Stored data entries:
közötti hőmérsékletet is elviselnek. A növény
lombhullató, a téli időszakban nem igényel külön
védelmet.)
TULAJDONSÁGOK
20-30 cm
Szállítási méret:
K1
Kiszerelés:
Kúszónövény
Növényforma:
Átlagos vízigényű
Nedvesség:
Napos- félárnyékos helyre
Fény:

**EXERCISE:** Turn the lines of text in the items into a JSON list of strings, with one string per line and no blank lines.

**OUTPUT OF THE EXERCISE:**
[
  "közötti hőmérsékletet is elviselnek. A növény",
  "lombhullató, a téli időszakban nem igényel külön",
  "védelmet.)",
  "TULAJDONSÁGOK",
  "20-30 cm",
  "Szállítási méret:",
  "K1",
  "Kiszerelés:",
  "Kúszónövény",
  "Növényforma:",
  "Átlagos vízigényű",
  "Nedvesség:",
  "Napos- félárnyékos helyre",
  "Fény:"
]